Return each line of the records below that contains the word "Track", copying every such line in full.

[Collection entries]
=-=-=-=-=

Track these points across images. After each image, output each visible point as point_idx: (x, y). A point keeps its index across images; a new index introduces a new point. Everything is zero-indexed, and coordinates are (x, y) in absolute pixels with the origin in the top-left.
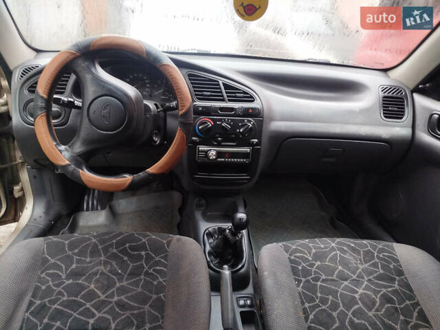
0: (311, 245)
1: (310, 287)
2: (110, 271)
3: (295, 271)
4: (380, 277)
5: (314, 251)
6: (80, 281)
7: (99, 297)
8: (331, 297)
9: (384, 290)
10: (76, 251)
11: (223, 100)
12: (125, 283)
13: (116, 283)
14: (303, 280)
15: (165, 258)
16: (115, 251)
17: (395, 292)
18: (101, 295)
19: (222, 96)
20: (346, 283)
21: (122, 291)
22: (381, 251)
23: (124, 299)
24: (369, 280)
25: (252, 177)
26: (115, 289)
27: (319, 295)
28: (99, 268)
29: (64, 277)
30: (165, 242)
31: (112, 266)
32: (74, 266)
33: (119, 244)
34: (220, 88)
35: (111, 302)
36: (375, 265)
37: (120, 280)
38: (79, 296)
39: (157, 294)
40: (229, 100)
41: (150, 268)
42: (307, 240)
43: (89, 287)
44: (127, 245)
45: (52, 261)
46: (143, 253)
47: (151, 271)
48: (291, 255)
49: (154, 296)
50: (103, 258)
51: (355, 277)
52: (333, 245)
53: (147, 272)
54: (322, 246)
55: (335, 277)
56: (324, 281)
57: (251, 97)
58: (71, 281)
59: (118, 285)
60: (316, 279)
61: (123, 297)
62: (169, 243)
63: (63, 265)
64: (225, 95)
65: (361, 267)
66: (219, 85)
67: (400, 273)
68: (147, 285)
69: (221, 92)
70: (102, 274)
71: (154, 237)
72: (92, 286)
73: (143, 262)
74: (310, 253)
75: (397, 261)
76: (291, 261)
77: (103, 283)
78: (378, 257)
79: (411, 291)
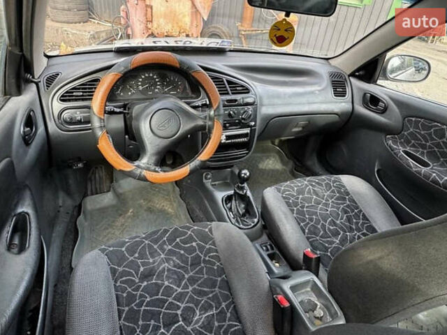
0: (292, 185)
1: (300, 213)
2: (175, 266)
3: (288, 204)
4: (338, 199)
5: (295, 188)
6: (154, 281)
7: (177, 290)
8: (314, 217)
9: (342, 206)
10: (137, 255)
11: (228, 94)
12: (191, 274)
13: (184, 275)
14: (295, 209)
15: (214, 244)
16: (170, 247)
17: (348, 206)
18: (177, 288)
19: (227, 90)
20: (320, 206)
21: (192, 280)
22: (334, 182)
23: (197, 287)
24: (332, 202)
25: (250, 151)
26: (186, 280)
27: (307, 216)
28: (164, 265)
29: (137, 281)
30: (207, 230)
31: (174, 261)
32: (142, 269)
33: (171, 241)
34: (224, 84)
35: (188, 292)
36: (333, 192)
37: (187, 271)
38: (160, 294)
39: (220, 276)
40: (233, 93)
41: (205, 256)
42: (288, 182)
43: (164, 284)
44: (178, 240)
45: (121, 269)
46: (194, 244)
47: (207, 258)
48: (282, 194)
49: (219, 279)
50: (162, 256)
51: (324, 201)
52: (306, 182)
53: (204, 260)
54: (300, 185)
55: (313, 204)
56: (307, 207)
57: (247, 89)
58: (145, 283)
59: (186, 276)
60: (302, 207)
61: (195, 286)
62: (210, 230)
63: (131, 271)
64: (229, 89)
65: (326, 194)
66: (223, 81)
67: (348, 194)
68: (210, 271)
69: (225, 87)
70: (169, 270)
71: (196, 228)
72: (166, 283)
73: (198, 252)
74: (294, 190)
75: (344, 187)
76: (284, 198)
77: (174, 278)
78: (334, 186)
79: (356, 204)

=-=-=-=-=

Exercise response
Track these points across images. After each image, output each visible point as point_idx: (x, y). A point keeps its index across images; a new index introduces a new point. Everything is zero-indexed, and coordinates are (x, y) in absolute pixels with the origin in the top-left.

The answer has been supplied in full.